# D’Agostino and Pearson’s test
D’Agostino and Pearson’s test is a statistical normality test that evaluates a dataset following a Gaussian distribution (normal shape). Unlike simpler normality tests, it can be used to examine both skewness and kurtosis, assessing deviation from normality. Skewness and kurtosis are statistical measures which describes different aspects of a data distribution's shape. Skewness value represents to the asymmetry of a distribution: zero (perfectly normal distribution), positive (longer tail on the right side), and negative (longer tail on the left side). Kurtosis can represent the tailedness and peak sharpness of a distribution: Mesokurtic (= 3, normal), Leptokurtic (> 3, heavy tails and sharp peak), and Platykurtic (< 3, light tails and flatter peak). Here are mathematical definitions.

**Skewness ($g_1$):**
$$Skewness (g_1) = \frac{\frac{1}{n} \sum_{i=1}^{n}(x_i - \bar x)^3}{(\frac{1}{n} \sum_{i=1}^{n}(x_i - \bar x)^2)^{3/2}}$$

**Kurtosis ($g_2$) and Excess Kurtosis:**
$$Kurtosis (g_2) = \frac{\frac{1}{n} \sum_{i=1}^{n}(x_i - \bar x)^4}{(\frac{1}{n} \sum_{i=1}^{n}(x_i - \bar x)^2)^2}$$
$$Excess Kurtosis = Kurtosis (g_2) - 3$$

**Transform Skewness and Kurtosis to Normal Variable ($Z_1$ and $Z_2$):**
$$Z_1 = \frac{\sqrt{n(n-1)}}{n-2} . \frac{g_1}{\sqrt{6/n}}$$
$$Z_2 = \frac{g_2}{\sqrt{24/n}}$$

**Compute Test Statistic ($K_2$):**
$$K_2 = Z_1^2 + Z_2^2$$ 

**Compute the p-value:**
$$p = P(χ_2^2 > K^2)$$
A p-value is then calculated from the χ2 distribution.
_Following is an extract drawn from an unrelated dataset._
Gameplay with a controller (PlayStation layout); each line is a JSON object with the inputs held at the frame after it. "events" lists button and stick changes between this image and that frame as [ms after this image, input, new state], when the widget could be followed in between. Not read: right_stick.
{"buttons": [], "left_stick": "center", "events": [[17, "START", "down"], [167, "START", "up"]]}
If the p-value is below a significance level (commonly 0.05), we reject the null hypothesis and conclude that the data are not normally distributed.\
Additionally, the below figure shows how the D'Agostino and Pearson's test evaluates the normality of data distributions by analyzing both skewness and kurtosis. The distribution of each dataset is evaluated, and the resulting p-values reveal whether the data significantly deviates from normality. Features marked in red indicate where the null hypothesis of normality is rejected, highlighting the test’s effectiveness in detecting non-normal distributions.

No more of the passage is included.